There are several methods for sampling: No-return sampling, back-sampling, stratified sampling, and progressive sampling.

3, dimensional return about

The dimensionality is different from the aggregation, the aggregation is the merging object, the dimensionality reduction is the number of attributes, that is, the reduction of the dimension. Dimension reduction reduces the dimension of a dataset by creating new properties and merging some old properties together.

Dimensional disasters: This is a phenomenon in which many data analysis becomes very difficult as data dimensions increase.

Linear algebra techniques for dimensional regression: Principal component Analysis (PCA), singular value decomposition (SVD).

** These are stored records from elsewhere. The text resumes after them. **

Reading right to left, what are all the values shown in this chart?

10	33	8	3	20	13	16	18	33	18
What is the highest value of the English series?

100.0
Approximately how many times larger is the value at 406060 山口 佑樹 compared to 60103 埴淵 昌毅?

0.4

4. Feature subset Selection

Another way to reduce the dimension is to use only a subset of the feature, which replaces the original set of attributes, and captures important information in the dataset more efficiently. There are three standard feature selection methods: Embedding, filtering, packaging.

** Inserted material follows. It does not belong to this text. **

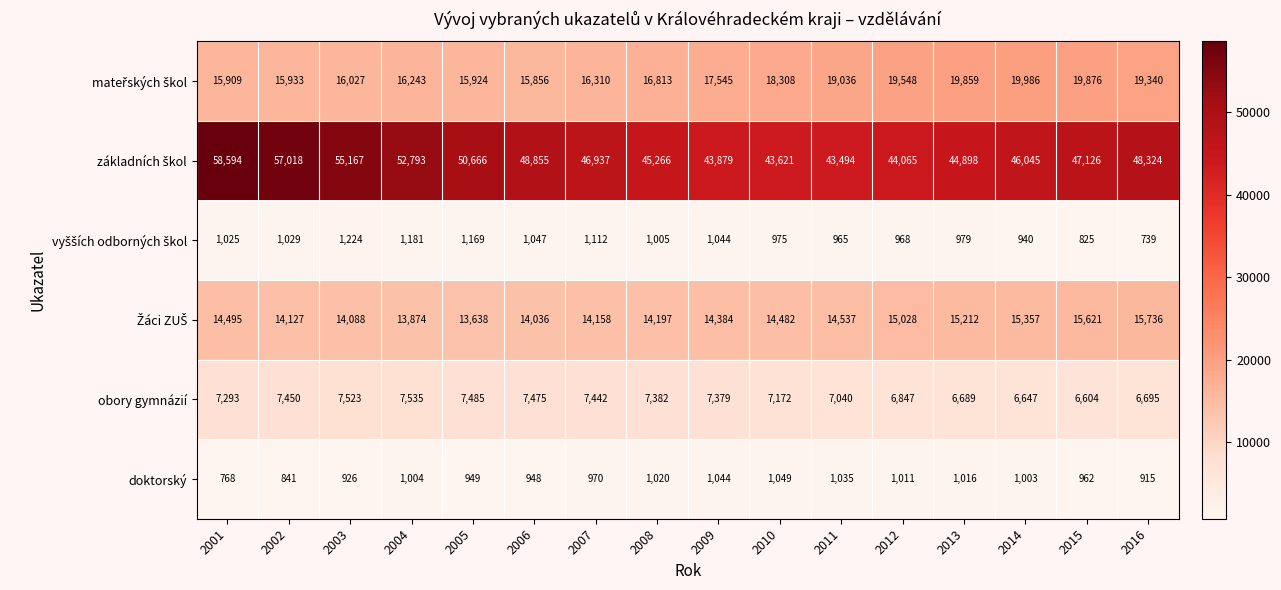

At which category is the sum across all series the highest?

2001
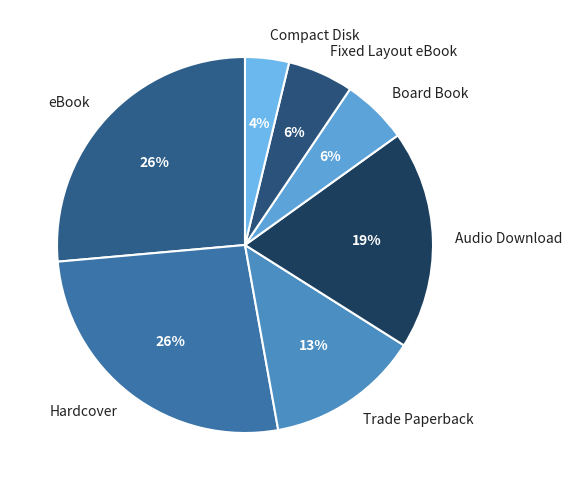

Count the number of slices in the pie.

7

Feature weighting: The larger the feature (attribute), the greater the weight given, while the less important feature assigns a lesser weight value.

5, discretization and two yuan

In data mining, it is often necessary to transform continuous attributes into categorical attributes (discretization), and both continuous and discrete attributes may need to be transformed into one or more two-tuple attributes (two-tuple).

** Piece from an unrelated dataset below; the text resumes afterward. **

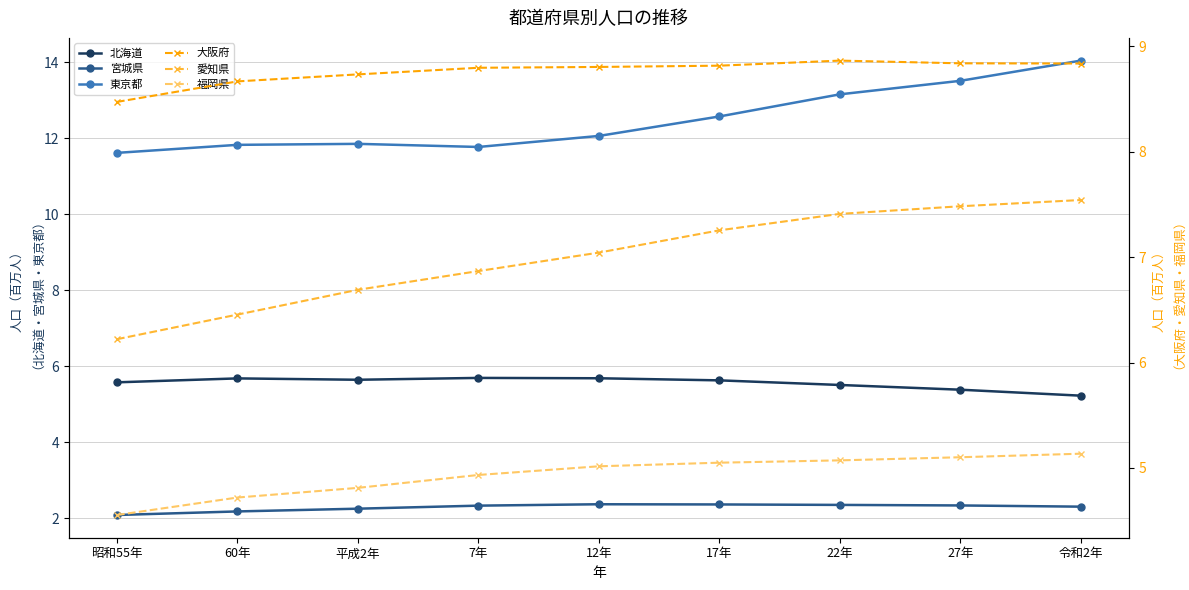

What is the smallest value displayed?

2.1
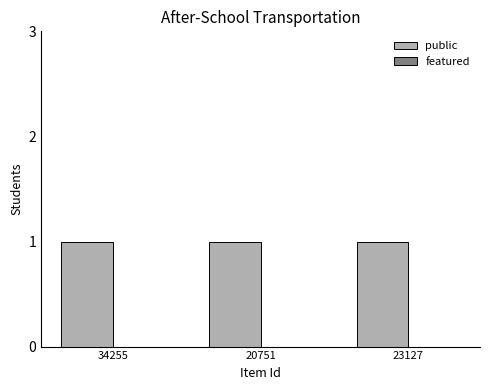

Rank the series by their maximum value, from highest to lowest.

public, featured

6. Variable transformation

A variable transformation is a transformation that is used for all values of a variable, that is, a property transformation. There are two important types of variable transformations: Simple functions, normalization, or normalization.

Iv. Similarity and dissimilarity measurement

1, similarity and dissimilarity of the high-level definition is the term of the proximity. The similarity is a numerical measure of the similarity of two pairs of images. Dissimilarity (often also called distance) is a numerical measure of the degree of variance of two objects.

2. Differences between Data Objects

The classic is Euclidean distance (European distance).

3. Similarity between Data Objects

The similarity measure of the binary data is also called the similarity coefficient. The following methods are generally used to measure: simple matching coefficients: smc= value Match number/number of attributes. Jaccard coefficients: The number of attributes that j= matches/does not involve the number of 0-0 matching attributes.

Cosine similarity: More commonly used to compare two vectors. In Web mining, it is often used to compare the similarity of two mesh faces.

Generalized Jaccard coefficients (Tanimoto coefficients): is an extension of the Jaccard coefficient, which can be used for document data.

4, the problem of proximity calculation

Combining the similarity of different attributes: You can calculate the similarity between each attribute separately, and then use a method that causes similarity between 0 and 1 to combine these similarities. If some properties are non-symmetric, you can do this: if the value of two objects on non-object properties is 0, they can be ignored at the computer similarity level.

Contact Us

The content source of this page is from Internet, which doesn't represent Alibaba Cloud's opinion; products and services mentioned on that page don't have any relationship with Alibaba Cloud. If the content of the page makes you feel confusing, please write us an email, we will handle the problem within 5 days after receiving your email.

If you find any instances of plagiarism from the community, please send an email to: info-contact@alibabacloud.com and provide relevant evidence. A staff member will contact you within 5 working days.

A Free Trial That Lets You Build Big!

Start building with 50+ products and up to 12 months usage for Elastic Compute Service

  • Sales Support

    1 on 1 presale consultation

  • After-Sales Support

    24/7 Technical Support 6 Free Tickets per Quarter Faster Response

  • Alibaba Cloud offers highly flexible support services tailored to meet your exact needs.